Word for word, print out all of the data, omitting every image.

+===+

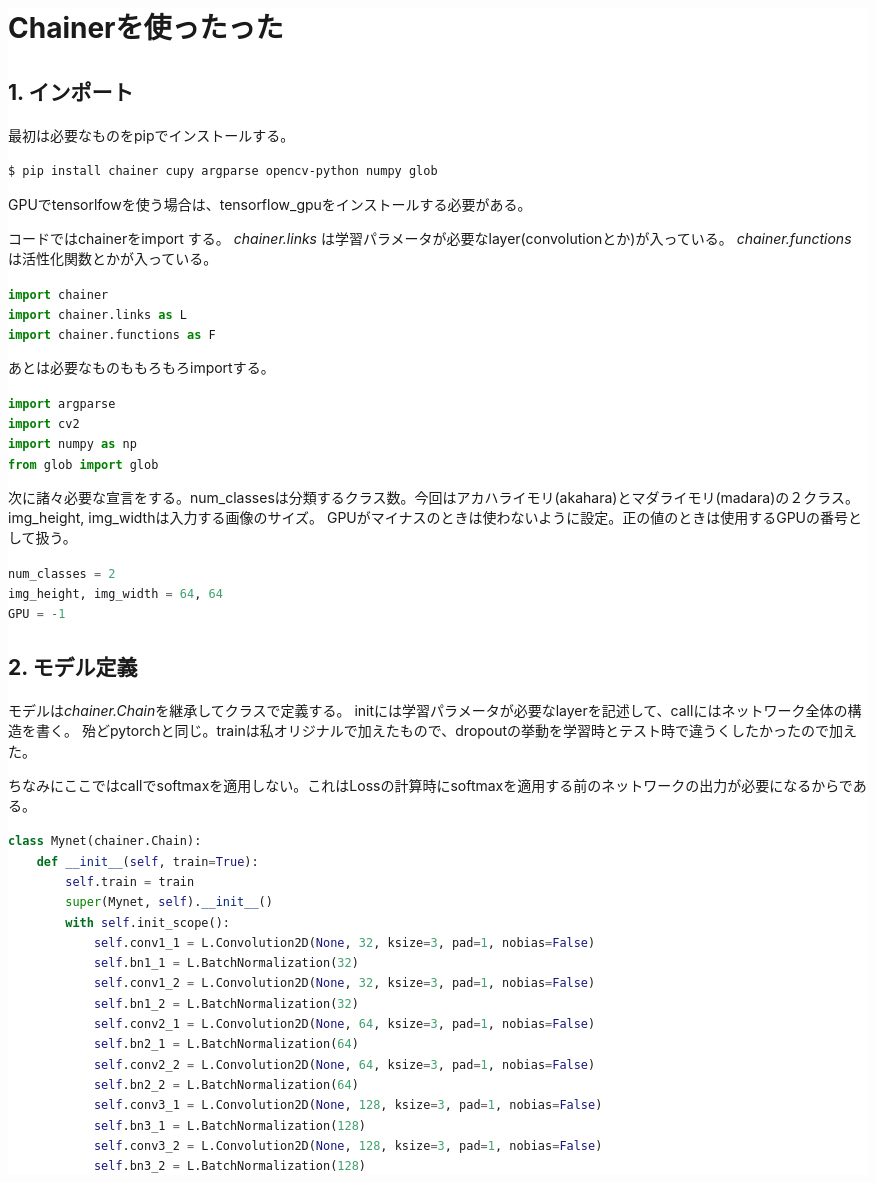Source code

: # Chainerを使ったった

## 1. インポート

最初は必要なものをpipでインストールする。

```bash
$ pip install chainer cupy argparse opencv-python numpy glob
```

GPUでtensorlfowを使う場合は、tensorflow_gpuをインストールする必要がある。

コードではchainerをimport する。
*chainer.links* は学習パラメータが必要なlayer(convolutionとか)が入っている。
*chainer.functions* は活性化関数とかが入っている。

```python
import chainer
import chainer.links as L
import chainer.functions as F
```

あとは必要なものももろもろimportする。

```python
import argparse
import cv2
import numpy as np
from glob import glob
```

次に諸々必要な宣言をする。num_classesは分類するクラス数。今回はアカハライモリ(akahara)とマダライモリ(madara)の２クラス。img_height, img_widthは入力する画像のサイズ。
GPUがマイナスのときは使わないように設定。正の値のときは使用するGPUの番号として扱う。

```python
num_classes = 2
img_height, img_width = 64, 64
GPU = -1
```


## 2. モデル定義

モデルは*chainer.Chain*を継承してクラスで定義する。
initには学習パラメータが必要なlayerを記述して、callにはネットワーク全体の構造を書く。
殆どpytorchと同じ。trainは私オリジナルで加えたもので、dropoutの挙動を学習時とテスト時で違うくしたかったので加えた。

ちなみにここではcallでsoftmaxを適用しない。これはLossの計算時にsoftmaxを適用する前のネットワークの出力が必要になるからである。

```python
class Mynet(chainer.Chain):
    def __init__(self, train=True):
        self.train = train
        super(Mynet, self).__init__()
        with self.init_scope():
            self.conv1_1 = L.Convolution2D(None, 32, ksize=3, pad=1, nobias=False)
            self.bn1_1 = L.BatchNormalization(32)
            self.conv1_2 = L.Convolution2D(None, 32, ksize=3, pad=1, nobias=False)
            self.bn1_2 = L.BatchNormalization(32)
            self.conv2_1 = L.Convolution2D(None, 64, ksize=3, pad=1, nobias=False)
            self.bn2_1 = L.BatchNormalization(64)
            self.conv2_2 = L.Convolution2D(None, 64, ksize=3, pad=1, nobias=False)
            self.bn2_2 = L.BatchNormalization(64)
            self.conv3_1 = L.Convolution2D(None, 128, ksize=3, pad=1, nobias=False)
            self.bn3_1 = L.BatchNormalization(128)
            self.conv3_2 = L.Convolution2D(None, 128, ksize=3, pad=1, nobias=False)
            self.bn3_2 = L.BatchNormalization(128)
```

+===+

- _OUTPUT FOR THIS EXERCISE_:
Source code

: # Chainerを使ったった

## 1. インポート

最初は必要なものをpipでインストールする。

```bash
$ pip install chainer cupy argparse opencv-python numpy glob
```

GPUでtensorlfowを使う場合は、tensorflow_gpuをインストールする必要がある。

コードではchainerをimport する。
*chainer.links* は学習パラメータが必要なlayer(convolutionとか)が入っている。
*chainer.functions* は活性化関数とかが入っている。

```python
import chainer
import chainer.links as L
import chainer.functions as F
```

あとは必要なものももろもろimportする。

```python
import argparse
import cv2
import numpy as np
from glob import glob
```

次に諸々必要な宣言をする。num_classesは分類するクラス数。今回はアカハライモリ(akahara)とマダライモリ(madara)の２クラス。img_height, img_widthは入力する画像のサイズ。
GPUがマイナスのときは使わないように設定。正の値のときは使用するGPUの番号として扱う。

```python
num_classes = 2
img_height, img_width = 64, 64
GPU = -1
```


## 2. モデル定義

モデルは*chainer.Chain*を継承してクラスで定義する。
initには学習パラメータが必要なlayerを記述して、callにはネットワーク全体の構造を書く。
殆どpytorchと同じ。trainは私オリジナルで加えたもので、dropoutの挙動を学習時とテスト時で違うくしたかったので加えた。

ちなみにここではcallでsoftmaxを適用しない。これはLossの計算時にsoftmaxを適用する前のネットワークの出力が必要になるからである。

```python
class Mynet(chainer.Chain):
    def __init__(self, train=True):
        self.train = train
        super(Mynet, self).__init__()
        with self.init_scope():
            self.conv1_1 = L.Convolution2D(None, 32, ksize=3, pad=1, nobias=False)
            self.bn1_1 = L.BatchNormalization(32)
            self.conv1_2 = L.Convolution2D(None, 32, ksize=3, pad=1, nobias=False)
            self.bn1_2 = L.BatchNormalization(32)
            self.conv2_1 = L.Convolution2D(None, 64, ksize=3, pad=1, nobias=False)
            self.bn2_1 = L.BatchNormalization(64)
            self.conv2_2 = L.Convolution2D(None, 64, ksize=3, pad=1, nobias=False)
            self.bn2_2 = L.BatchNormalization(64)
            self.conv3_1 = L.Convolution2D(None, 128, ksize=3, pad=1, nobias=False)
            self.bn3_1 = L.BatchNormalization(128)
            self.conv3_2 = L.Convolution2D(None, 128, ksize=3, pad=1, nobias=False)
            self.bn3_2 = L.BatchNormalization(128)
```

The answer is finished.